◆ **Given records**
****
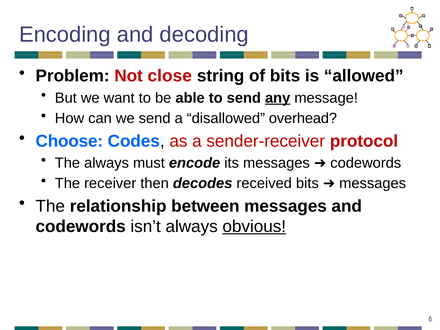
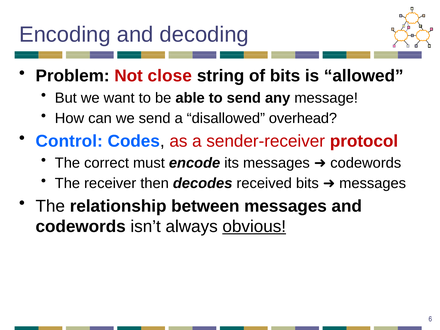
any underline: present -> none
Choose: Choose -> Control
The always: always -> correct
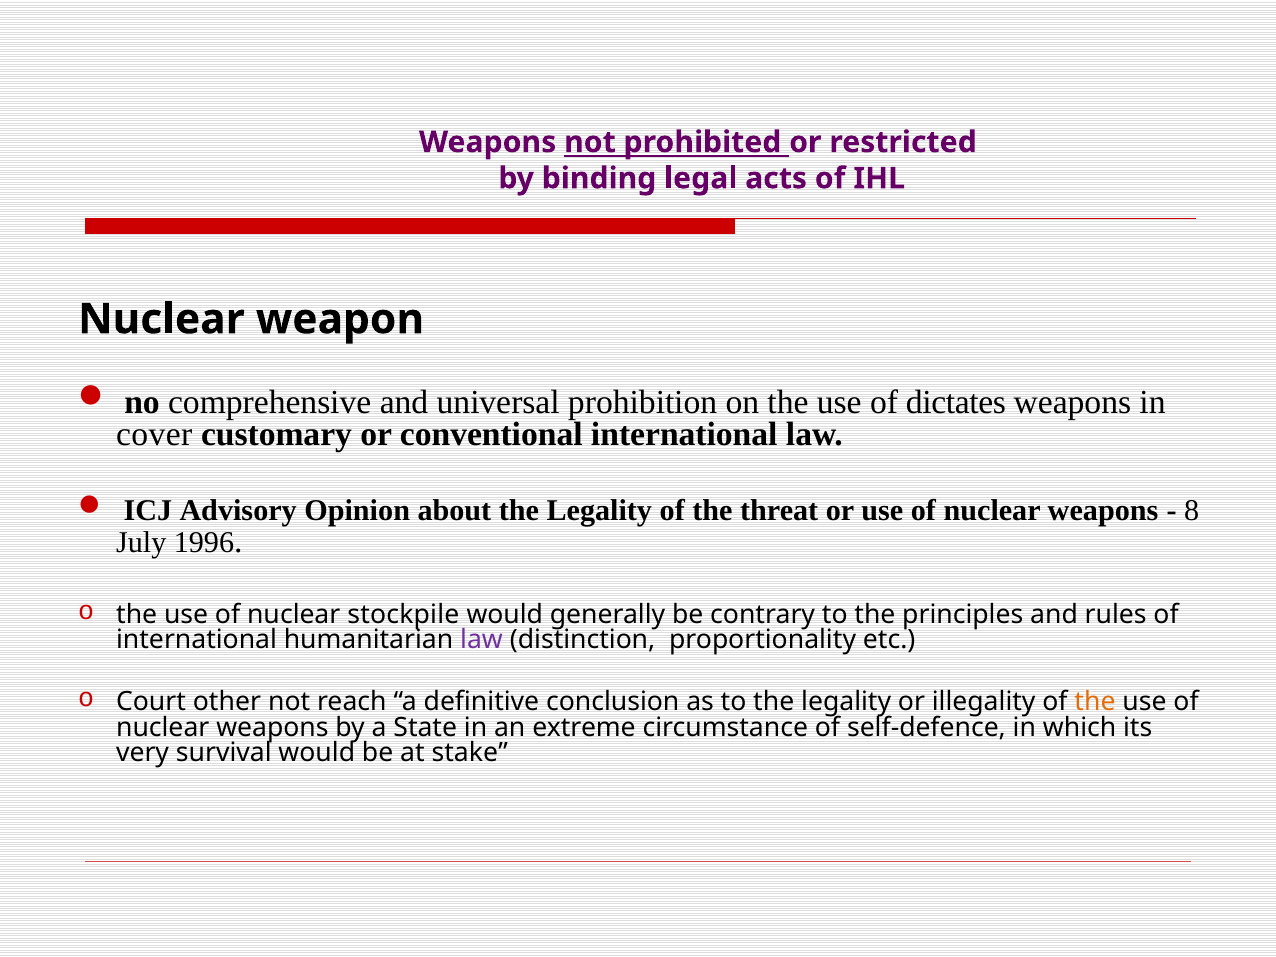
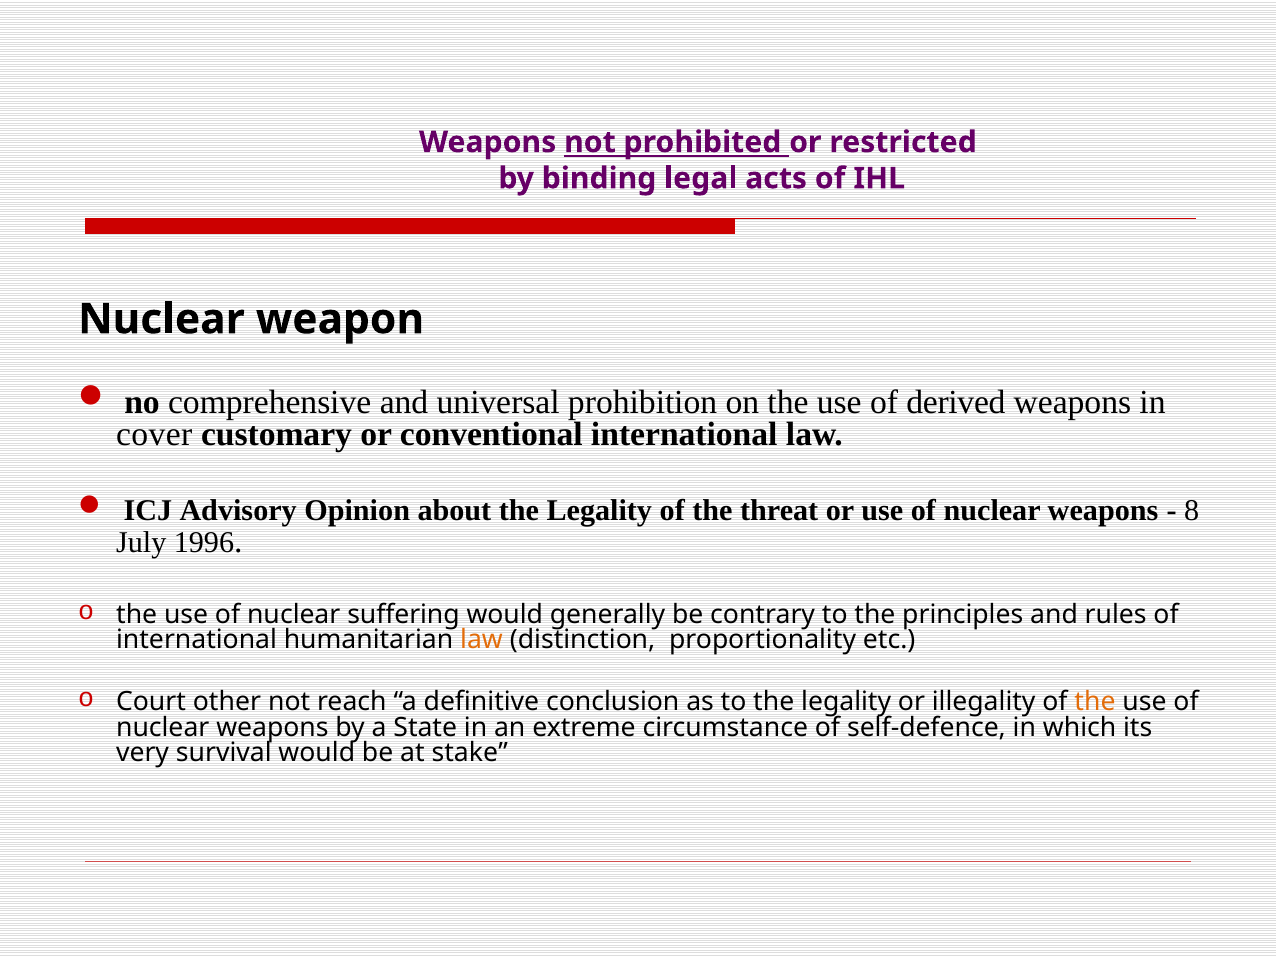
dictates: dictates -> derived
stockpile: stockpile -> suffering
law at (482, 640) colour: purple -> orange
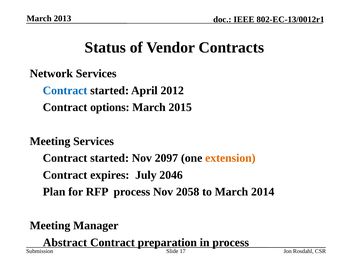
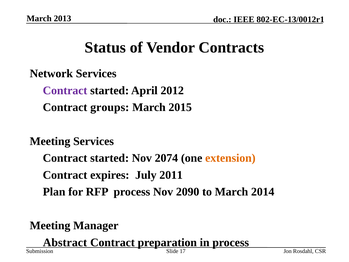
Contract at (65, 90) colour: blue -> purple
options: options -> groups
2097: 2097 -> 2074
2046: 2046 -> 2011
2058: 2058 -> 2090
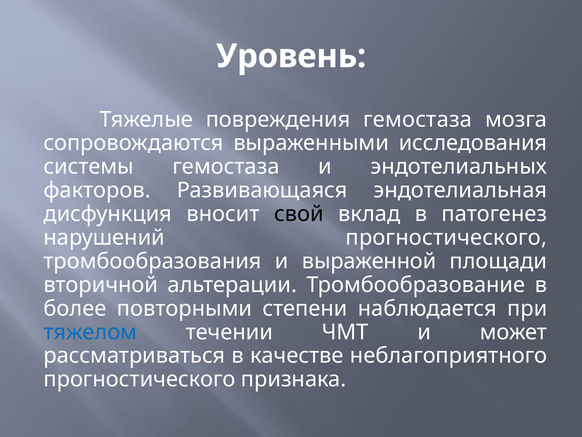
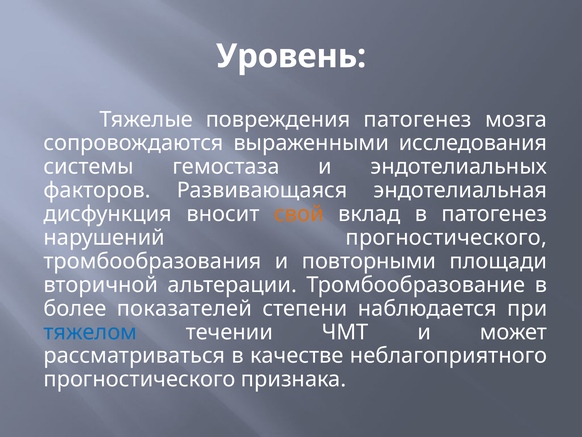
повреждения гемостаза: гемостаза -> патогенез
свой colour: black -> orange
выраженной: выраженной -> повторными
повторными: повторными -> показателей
****
◆ **Work to complete**
Turn the lines of the material into a Markdown table with the columns Row and Line, beginning at the line that contains "dictates: dictates -> derived" and stopping after the last line of the material. Leave out blank lines and the picture lines.

◆ **Solved problem**
| Row | Line |
|---|---|
| 1 | dictates: dictates -> derived |
| 2 | stockpile: stockpile -> suffering |
| 3 | law at (482, 640) colour: purple -> orange |
| 4 | Contract at (65, 90) colour: blue -> purple |
| 5 | options: options -> groups |
| 6 | 2097: 2097 -> 2074 |
| 7 | 2046: 2046 -> 2011 |
| 8 | 2058: 2058 -> 2090 |
| 9 | повреждения гемостаза: гемостаза -> патогенез |
| 10 | свой colour: black -> orange |
| 11 | выраженной: выраженной -> повторными |
| 12 | повторными: повторными -> показателей |